In 2018, our focus will be on designing simple yet powerful websites that are optimized for mobile devices and care deeply about the user experience. We will use new formats, styles, and technologies to help our clients say more, do more, share more, and enjoy a greater return on their digital investments.

What Makes a Good Home Page?

You get about 3 seconds to make a great first impression, so the home page must capture the heart and mind of your visitors. If it does, you have another 3 seconds to arouse enough curiosity to compel your visitor to want to know more. The solution to their problem must be obvious—both in words and design. It must work well, on all kinds of devices and for all levels of user expertise.

great Home PageEmotional connection. In the time it takes to make a first impression, a visitor wants answers to 3 questions: 1) who are you? 2) can you solve my problem? and 3) if you can, answer 3 visitor questions: who you are, what you do, and what’s in it for them. Visitors come to your page because they have a problem that needs solved. They are looking for a business or a person or a cause that will satisfy a need and make an emotional connection that motivates them to dive deeper into the site.

Meaningful language. People connect visually, but they also connect through a common language. The home page is not the place for jargon or boasting, and definitely not the place for long paragraphs. Visitors will quickly scan for words and phrases, then buttons or links to learn more.

Respectful. Avoid the use of flashy objects that move, make noise, or complicate or compromise the connection experience. If you offer a video, it’s considered bad manners to auto-start it. Same for audio. Let your visitor decide when or whether to engage in these sensory experiences.

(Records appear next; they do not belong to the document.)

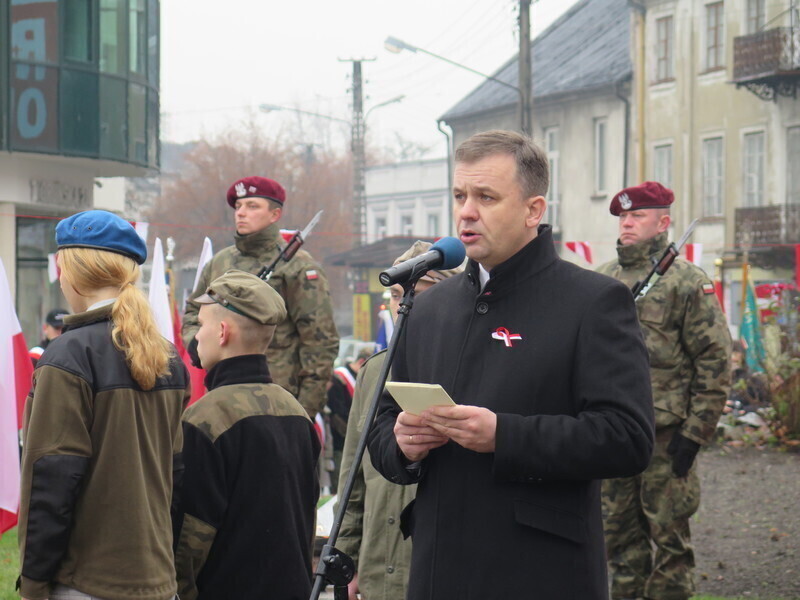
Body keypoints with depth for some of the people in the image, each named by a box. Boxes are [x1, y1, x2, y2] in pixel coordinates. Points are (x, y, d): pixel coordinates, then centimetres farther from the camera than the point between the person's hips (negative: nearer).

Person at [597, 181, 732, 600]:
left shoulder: (686, 281, -5)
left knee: (667, 533, 2)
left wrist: (696, 432, -12)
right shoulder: (602, 280, 11)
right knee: (619, 530, 11)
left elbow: (715, 359, -8)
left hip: (666, 434, -5)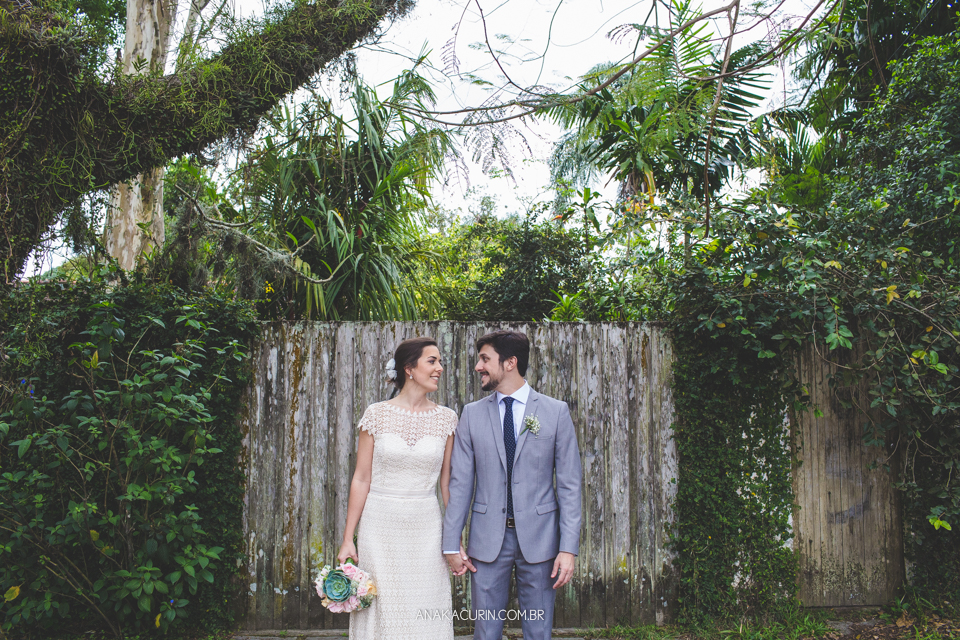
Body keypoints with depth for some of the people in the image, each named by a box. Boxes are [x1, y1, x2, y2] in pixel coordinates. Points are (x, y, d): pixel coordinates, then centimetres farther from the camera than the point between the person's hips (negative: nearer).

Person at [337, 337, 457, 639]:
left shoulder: (446, 418, 2)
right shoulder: (376, 414, -3)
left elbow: (447, 482, 5)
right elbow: (361, 479, -1)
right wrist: (348, 539, -1)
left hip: (426, 528, 1)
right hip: (380, 525, -1)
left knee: (426, 615, 6)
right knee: (383, 612, 7)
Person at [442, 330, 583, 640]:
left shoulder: (556, 411, -2)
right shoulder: (472, 414, 3)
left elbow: (570, 483, -3)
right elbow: (460, 482, 3)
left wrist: (569, 546, -9)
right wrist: (451, 544, -1)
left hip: (539, 536, -1)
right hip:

Device friendly. Visitors come to your site on their desktop computer at work, through a tablet at home or in the field, or a smartphone from about anywhere. A site that is not easy to navigate using a mouse or a finger, or can’t adjust to any screen size, lowers the probability that the visitor will stay on your site long enough to solve a problem, make a purchase, or engage at all.

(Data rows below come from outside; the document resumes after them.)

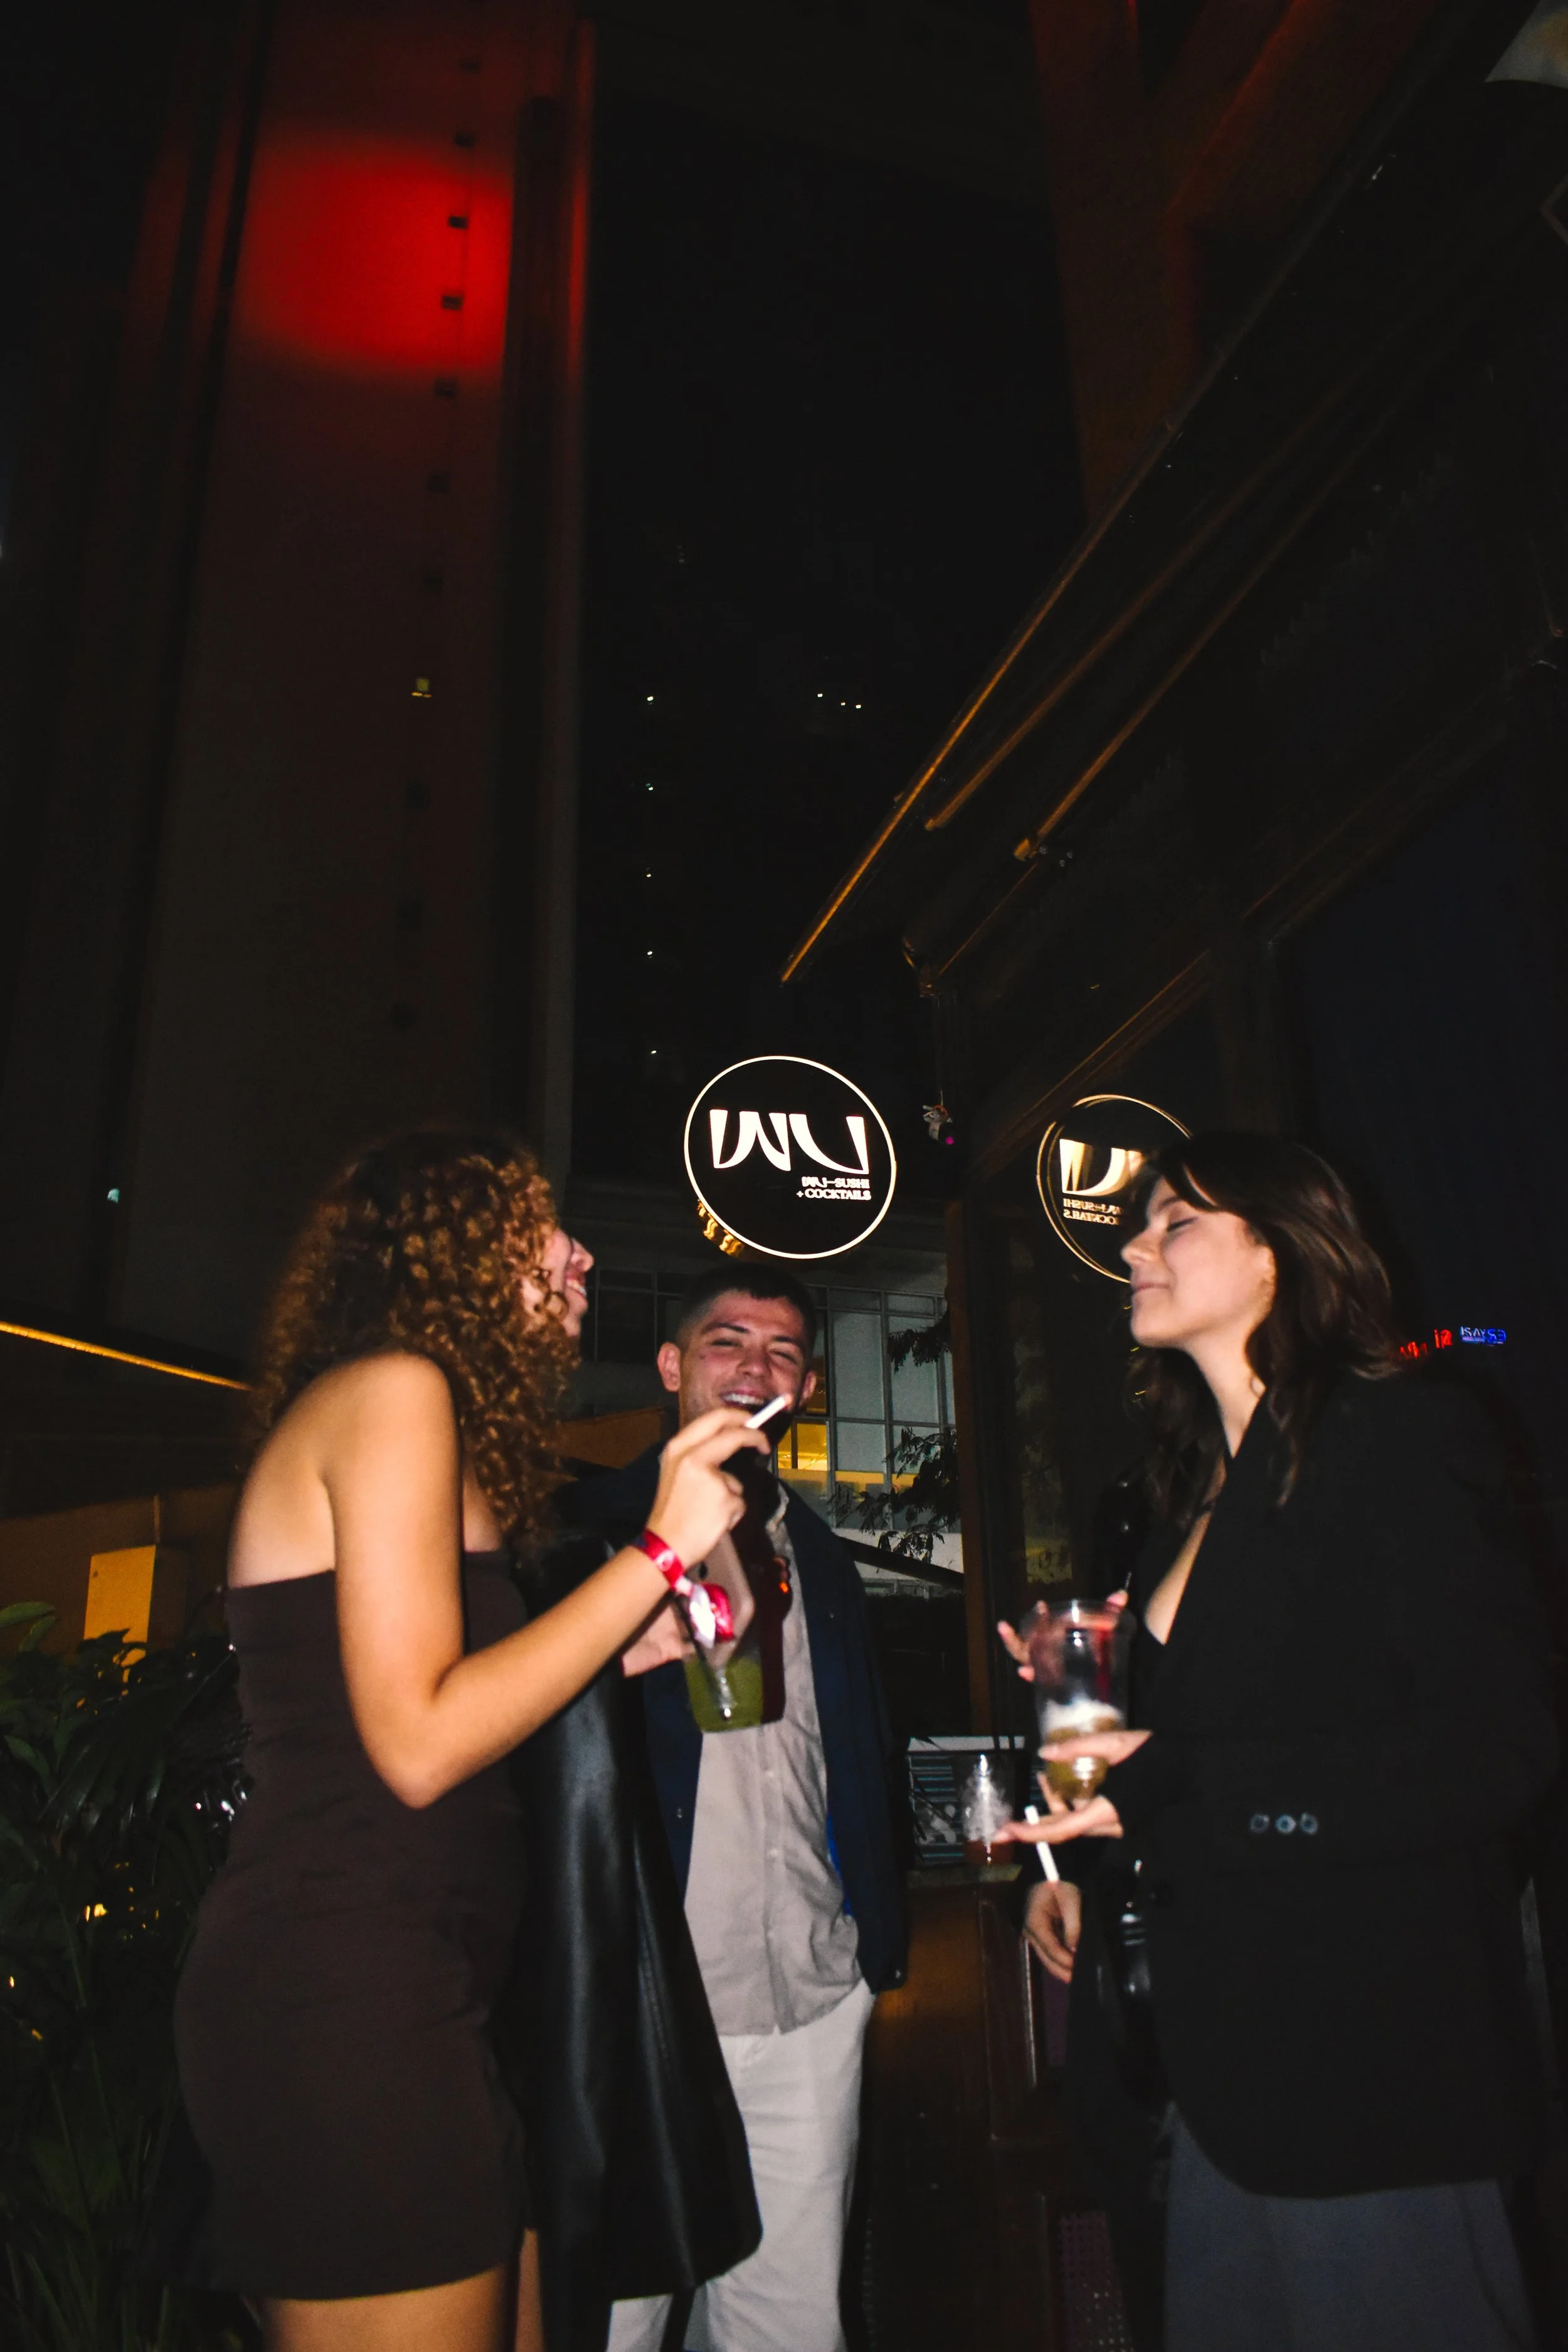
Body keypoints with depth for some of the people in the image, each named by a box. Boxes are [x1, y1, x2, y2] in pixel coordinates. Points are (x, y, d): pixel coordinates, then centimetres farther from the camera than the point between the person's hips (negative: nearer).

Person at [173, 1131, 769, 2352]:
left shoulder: (414, 1403, 18)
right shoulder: (392, 1390, -11)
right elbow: (419, 1744, -18)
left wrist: (623, 1647, 13)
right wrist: (661, 1546, -15)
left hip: (404, 1991, 10)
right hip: (349, 1996, -10)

Actionable. Solve problems or offer information that make your visitors’ lives easier, like an obvious or clickable phone number, a sign up form that doesn’t ask for more than an email address, a social media link that actually works. Keep search engines happy too with relevant keywords, a textual site map, and a well-researched and tested page description meta tag.

Your home page gets the bulk of site traffic, making it undoubtedly the most important page of your website. This is where you get visitors to dig deeper. This is where you convert traffic to leads, and leads to customers.